WORK TO COMPLETE:
Write out every line of text in the records below without any changes, and leave the pictures out of your answer.

┌──

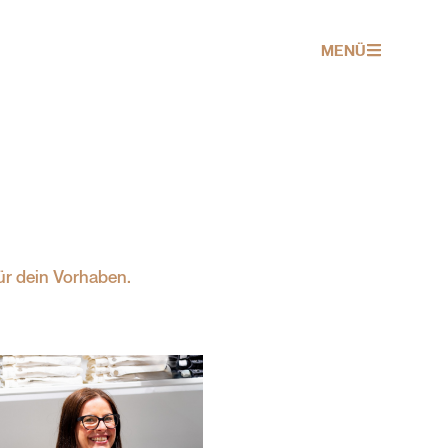
MENÜ
ür dein Vorhaben.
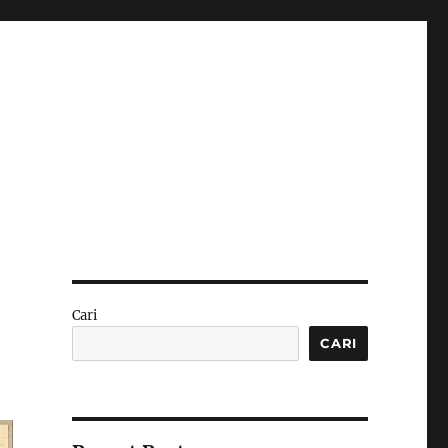
Cari
CARI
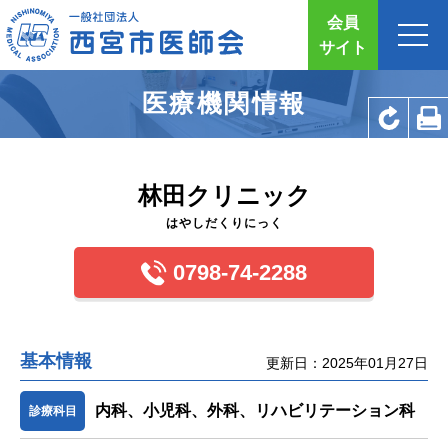
会員
サイト
医療機関情報
林田クリニック
はやしだくりにっく
0798-74-2288
基本情報
更新日：2025年01月27日
内科、小児科、外科、リハビリテーション科
診療科目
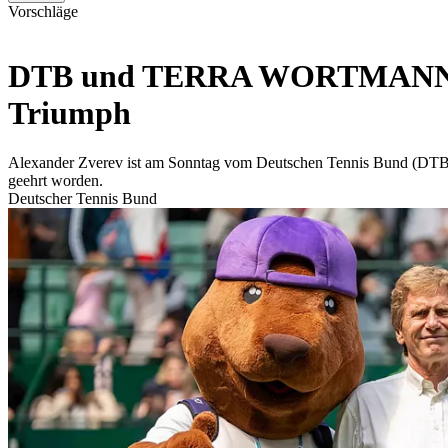
Vorschläge
DTB und TERRA WORTMANN OPE
Triumph
Alexander Zverev ist am Sonntag vom Deutschen Tennis Bund (DT
geehrt worden.
Deutscher Tennis Bund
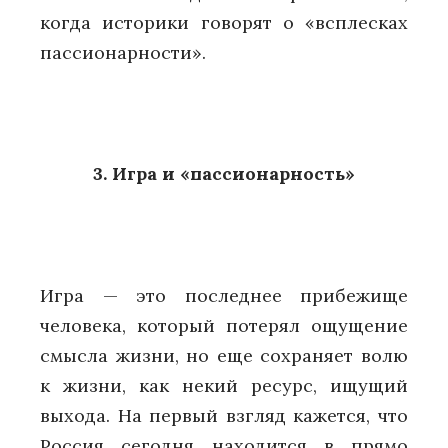
когда историки говорят о «всплесках
пассионарности».
3. Игра и «пассионарность»
Игра — это последнее прибежище
человека, который потерял ощущение
смысла жизни, но еще сохраняет волю
к жизни, как некий ресурс, ищущий
выхода. На первый взгляд кажется, что
Россия сегодня находится в прямо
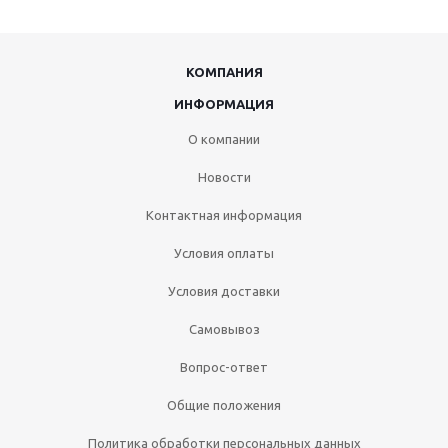
КОМПАНИЯ
ИНФОРМАЦИЯ
О компании
Новости
Контактная информация
Условия оплаты
Условия доставки
Самовывоз
Вопрос-ответ
Общие положения
Политика обработки персональных данных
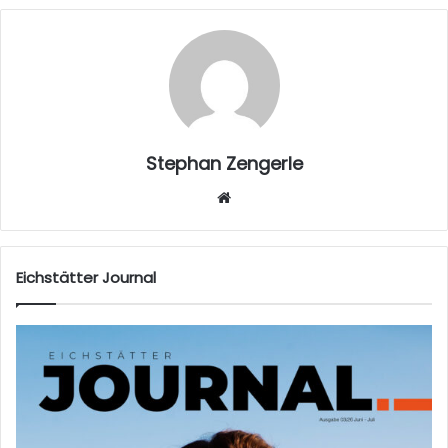
Stephan Zengerle
W
eb
sei
te
Eichstätter Journal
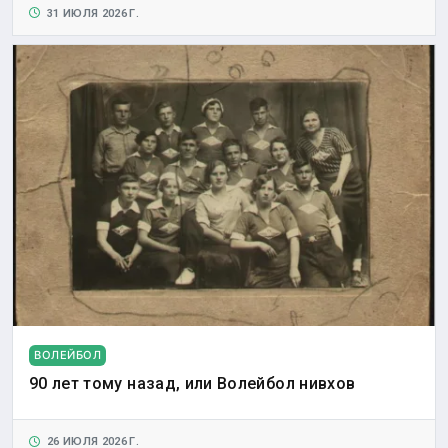
31 ИЮЛЯ 2026 Г.
ВОЛЕЙБОЛ
90 лет тому назад, или Волейбол нивхов
26 ИЮЛЯ 2026 Г.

└──

REPLY TO THE EXERCISE:
MENÜ
ür dein Vorhaben.
Cari
CARI
会員
サイト
医療機関情報
林田クリニック
はやしだくりにっく
0798-74-2288
基本情報
更新日：2025年01月27日
内科、小児科、外科、リハビリテーション科
診療科目
Vorschläge
DTB und TERRA WORTMANN OPE
Triumph
Alexander Zverev ist am Sonntag vom Deutschen Tennis Bund (DT
geehrt worden.
Deutscher Tennis Bund
когда историки говорят о «всплесках
пассионарности».
3. Игра и «пассионарность»
Игра — это последнее прибежище
человека, который потерял ощущение
смысла жизни, но еще сохраняет волю
к жизни, как некий ресурс, ищущий
выхода. На первый взгляд кажется, что
Россия сегодня находится в прямо
КОМПАНИЯ
ИНФОРМАЦИЯ
О компании
Новости
Контактная информация
Условия оплаты
Условия доставки
Самовывоз
Вопрос-ответ
Общие положения
Политика обработки персональных данных
Stephan Zengerle
W
eb
sei
te
Eichstätter Journal
31 ИЮЛЯ 2026 Г.
ВОЛЕЙБОЛ
90 лет тому назад, или Волейбол нивхов
26 ИЮЛЯ 2026 Г.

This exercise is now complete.